Wednesday, May 10, 2017

CNN -- Not just a News Channel: Modern Work in Content Generation

Bringing things back to where we started, much of the initial work in systems that underlie state of the art content generation actually came from simply trying to perceive it. You see, before you ask a computer to generate a picture of a bird, it helps to train it on what a bird is; it needs to be able to distinguish a chunk of pixels in an image that represent a bird from the surrounding environment, invariant of the actual environment (indoors, outdoors, bright blue sky, dark green forest, etc.) the picture was taken in. Machine learning as a whole is an incredibly broad field, and as a result, many different approaches to this problem of “classification of X” have been developed. While there are certainly situations where they’re non-ideal or are the equivalent of using a truck to hammer in a nail, some of the biggest buzzwords at the moment are Artificial Neural Networks (ANNs), Deep Learning, and, especially with regards to image-related problems, Convolutional Neural Networks (CNNs). In 2015, Google decided to try to investigate what exactly these networks were learning to perceive, and thus they released Inceptionism, an exploration into what exactly these networks were internalizing with regards to the concepts that they’re asked to learn. It was found, for example, that images like these are what the model thought of as a “dumbbell”:

Which, as they note in the article, is interesting that the network isn’t learning the concept of a “dumbbell” itself without an arm attached to it. At the same time as this work, these exact same techniques allowed Google to feed in an image that was pure noise (i.e. meaningless static) and instruct the network to loop back on itself and emphasize whatever feature it thinks it saw. Basically, it’s like looking at the clouds, deciding it looks like a dog, and then using that in a feedback loop that reshapes the cloud to look more like a dog and repeating the process. Amazingly, with such a simple setup, the result ended up being trippy images like these:

All of which were purely computer generated with no insight from humans at all.
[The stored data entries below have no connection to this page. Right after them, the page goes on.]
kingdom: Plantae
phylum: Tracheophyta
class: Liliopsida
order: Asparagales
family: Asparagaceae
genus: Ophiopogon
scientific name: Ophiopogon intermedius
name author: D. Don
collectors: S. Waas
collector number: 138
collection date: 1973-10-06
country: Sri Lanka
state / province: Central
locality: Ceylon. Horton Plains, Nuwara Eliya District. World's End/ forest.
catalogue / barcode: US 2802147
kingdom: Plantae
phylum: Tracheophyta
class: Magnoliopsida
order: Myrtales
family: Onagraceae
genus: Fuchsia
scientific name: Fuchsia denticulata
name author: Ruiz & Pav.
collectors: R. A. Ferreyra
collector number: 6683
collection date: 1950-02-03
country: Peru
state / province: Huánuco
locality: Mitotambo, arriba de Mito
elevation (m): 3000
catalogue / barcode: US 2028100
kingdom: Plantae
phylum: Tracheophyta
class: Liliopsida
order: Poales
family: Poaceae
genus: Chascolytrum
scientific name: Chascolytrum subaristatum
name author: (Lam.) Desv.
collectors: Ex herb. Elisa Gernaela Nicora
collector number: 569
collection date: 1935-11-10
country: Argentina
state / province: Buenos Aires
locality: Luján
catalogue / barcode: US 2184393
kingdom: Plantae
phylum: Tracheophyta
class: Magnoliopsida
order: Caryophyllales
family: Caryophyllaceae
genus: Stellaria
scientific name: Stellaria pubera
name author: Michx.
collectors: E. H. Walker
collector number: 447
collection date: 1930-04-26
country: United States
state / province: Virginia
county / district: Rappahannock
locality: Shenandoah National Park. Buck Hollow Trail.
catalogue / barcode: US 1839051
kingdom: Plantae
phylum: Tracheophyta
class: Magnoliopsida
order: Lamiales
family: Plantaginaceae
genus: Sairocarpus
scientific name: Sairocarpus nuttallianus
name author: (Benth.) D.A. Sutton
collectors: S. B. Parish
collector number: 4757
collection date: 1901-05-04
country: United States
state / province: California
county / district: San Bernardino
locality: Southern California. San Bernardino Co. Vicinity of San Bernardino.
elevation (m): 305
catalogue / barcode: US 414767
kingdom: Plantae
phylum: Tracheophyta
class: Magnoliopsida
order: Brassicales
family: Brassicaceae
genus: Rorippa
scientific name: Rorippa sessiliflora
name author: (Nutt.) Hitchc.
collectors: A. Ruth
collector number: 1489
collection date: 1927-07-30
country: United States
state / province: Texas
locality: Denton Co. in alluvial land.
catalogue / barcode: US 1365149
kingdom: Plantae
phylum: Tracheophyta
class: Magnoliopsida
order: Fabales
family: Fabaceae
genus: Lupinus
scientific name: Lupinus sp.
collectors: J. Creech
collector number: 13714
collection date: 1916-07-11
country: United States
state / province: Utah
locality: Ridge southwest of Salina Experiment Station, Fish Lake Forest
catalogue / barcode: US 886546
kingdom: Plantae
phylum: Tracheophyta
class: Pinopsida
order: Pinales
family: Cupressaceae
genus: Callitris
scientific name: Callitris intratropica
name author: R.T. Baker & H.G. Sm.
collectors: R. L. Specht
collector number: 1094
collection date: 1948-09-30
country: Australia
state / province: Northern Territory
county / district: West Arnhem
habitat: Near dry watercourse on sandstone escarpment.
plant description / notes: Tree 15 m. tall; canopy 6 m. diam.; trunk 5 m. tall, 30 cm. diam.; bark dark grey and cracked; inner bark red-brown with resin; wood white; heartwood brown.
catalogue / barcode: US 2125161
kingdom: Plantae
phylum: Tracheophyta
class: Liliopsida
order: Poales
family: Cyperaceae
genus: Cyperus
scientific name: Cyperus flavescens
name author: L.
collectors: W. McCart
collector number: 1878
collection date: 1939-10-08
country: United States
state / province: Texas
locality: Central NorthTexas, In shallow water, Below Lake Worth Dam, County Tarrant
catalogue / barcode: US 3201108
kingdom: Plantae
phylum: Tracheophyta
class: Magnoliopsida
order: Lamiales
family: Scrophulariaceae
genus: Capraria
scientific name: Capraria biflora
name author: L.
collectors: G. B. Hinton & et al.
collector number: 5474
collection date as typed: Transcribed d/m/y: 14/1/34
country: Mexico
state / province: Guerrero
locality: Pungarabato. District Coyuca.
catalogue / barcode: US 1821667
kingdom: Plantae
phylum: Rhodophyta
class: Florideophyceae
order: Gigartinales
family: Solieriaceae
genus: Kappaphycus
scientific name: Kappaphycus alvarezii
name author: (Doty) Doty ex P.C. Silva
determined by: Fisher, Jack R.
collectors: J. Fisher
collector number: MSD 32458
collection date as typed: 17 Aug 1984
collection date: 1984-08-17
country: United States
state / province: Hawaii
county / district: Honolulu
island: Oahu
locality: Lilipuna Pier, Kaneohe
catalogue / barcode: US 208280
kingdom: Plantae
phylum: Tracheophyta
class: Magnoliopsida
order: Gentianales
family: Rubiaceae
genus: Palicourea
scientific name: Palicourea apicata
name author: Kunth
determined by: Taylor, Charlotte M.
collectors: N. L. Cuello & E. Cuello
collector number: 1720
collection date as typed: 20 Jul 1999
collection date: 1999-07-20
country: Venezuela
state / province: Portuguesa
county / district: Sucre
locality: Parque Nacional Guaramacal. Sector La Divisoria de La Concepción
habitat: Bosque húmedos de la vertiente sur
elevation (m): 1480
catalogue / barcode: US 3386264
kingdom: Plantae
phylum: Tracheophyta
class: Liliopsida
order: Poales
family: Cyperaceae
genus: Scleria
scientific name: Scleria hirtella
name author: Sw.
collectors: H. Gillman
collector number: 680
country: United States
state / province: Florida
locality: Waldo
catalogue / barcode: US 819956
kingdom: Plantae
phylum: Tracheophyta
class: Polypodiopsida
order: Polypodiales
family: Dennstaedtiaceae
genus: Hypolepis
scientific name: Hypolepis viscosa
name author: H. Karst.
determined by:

Just like that, we have what I would consider the dawn of modern works in machine generated content. Over the course of the next 2-3 years, a massive number of works have been released that really push the boundaries of what would have classically been thought possible. Starting back in August, 2015, there was just an explosion of work, including:
Essentially, the rate of progress in this field is currently mind blowing. There specifics of each approach vary, but they’re essentially still based around this same idea of “show examples of human content, use this information to generate new content in a more intelligent way than random generation”. A lot of these may seem like parlor tricks, but the things that these methods enable can quickly head into some uncomfortable territory, especially in the era of #FakeNews. For example, the startup Lyrebird is developing a product that allows you to electronically copy the voice of anyone with as little as one minute of audio recording and then use that electronic voice to say anything you want. In their demonstration, they have vocal recreations of Obama, Trump, and Clinton discussing their product, but, as they advertise, you’ll be able to make them say anything you want. Combine that with research out of the University of Erlangen-Nuremberg (and others) that demonstrates the ability to remap facial expressions onto streams of video, and those two systems together could be used, with some quality enhancements, to legitimately create things like fictitious press announcements. Combined with something like the ability to generate raw videos as presented above, you may not even need a source video that was actually recorded from the real world. Again, as discussed in the first section on “machine-assisted generation”, it’s not that this isn’t possible to do right now – someone with enough footage on hand of Barack Obama can conceivably make him appear to say anything they want with a nonlinear video editor – it’s that the barrier for entry, for even the most complex of media manipulations, is quickly approaching zero. It’s a set of circumstances that makes it hard to not feel at least a bit guilty that I can hardly contain my excitement at the development of these technologies.